Year of Award

2008

Document Type

Thesis

Degree Type

Master of Arts (MA)

Department or School/College

Department of English

Committee Chair

David L. Moore

Commitee Members

George Price, Kathleen Kane

Keywords

Autobiography, Historiography, Jacksonian Era, Methodism, Native American History, Subjectivity Studies, Pequot History, William Apess

Publisher

University of Montana

Abstract

Madson, Carly Jean Dandrea, M. A., Summer 2008 English Chairperson: David L. Moore Abstract “William Apess: Autobiography and the Conversion of Subjectivity” In 1829, Apess published his first book A Son of the Forest, a conversion narrative documenting his life.
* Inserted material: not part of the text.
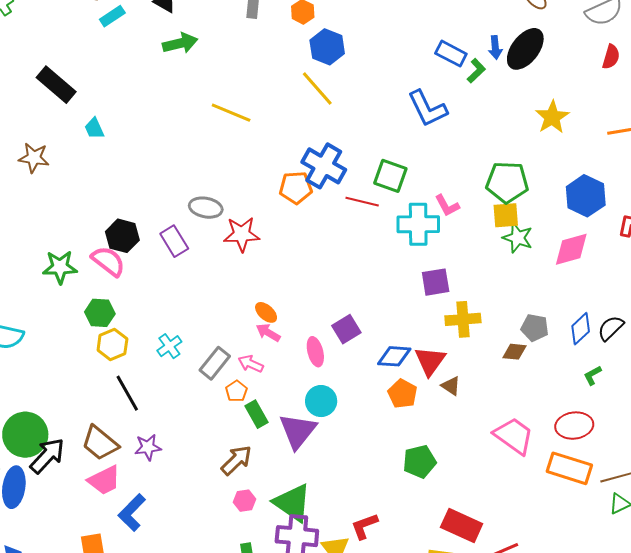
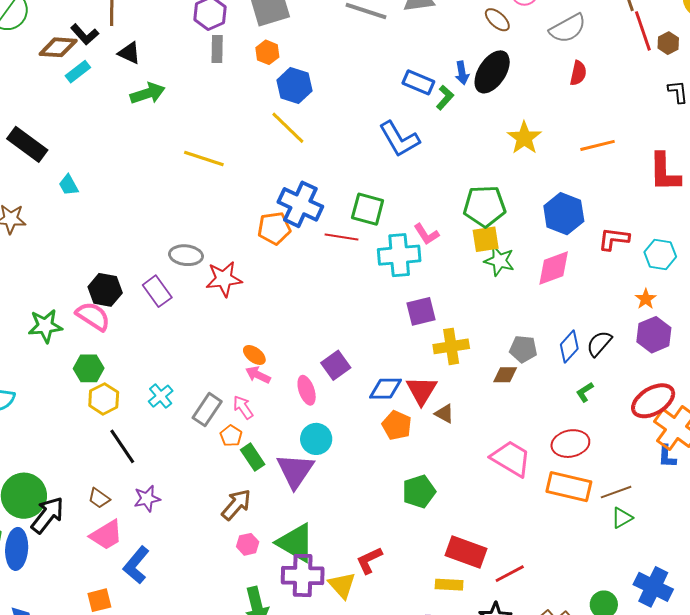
pink arrow: (251, 364) -> (243, 407), turned 35
brown trapezoid: (100, 443) -> (99, 498), size x0.6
Apess, a Pequot Methodist minister in the early nineteenth century, has recently come to the attention of academic historians, English literary, and Native American Studies scholars. Barry O’Connell of Amherst College compiled and edited Apess’s writings in On Our Own Ground: The Complete Writings of William Apess, a Pequot, published by University of Massachusetts Press in 1992. Apess may be one of the earliest Native writers using the English language, after Samson Occom. He is also one the first Native Americans to document the colonial process that nearly eliminated his people from the Eastern Seaboard. Looking back on Apess, we can see the importance of such early Native American writing during the Jacksonian Era. This kind of writing explains the process of colonization and subjugation from the perspective of a writer who is colonized and subjugated, a perspective often overlooked. Historians tend to favor the writing of the colonizer and subjugator. For this reason, Apess adds a unique and important perspective. Apess was not just writing his autobiography. He was using his story to convey his truth. Through his writing he claimed that Eastern Seaboard EuroAmericans greatly misunderstood and denigrated Mashpee and Pequot peoples, misrepresented early American history, and continued to unfairly subjugate Native Americans and other non-EuroAmericans. In order to reveal these claims, I trace shifting perspectives and subjectivities. With each shift in subjectivity, I find a changing relationship to his writing. Reading his narrative as autobiography, I find that Apess’s writing exceeds this genre classification, which leads me to reconsider the limited classifications of Son of the Forest, The Experiences of Five Christian Indians, as well as his later works Nullification and Eulogy. This becomes a question of genre, freeing Apess’s writings from the restrictions ascribed to autobiography as a category of genre. The writings, especially Son of the Forest qualify as history writing, trauma writing, biography, and distinctly Native American social critique.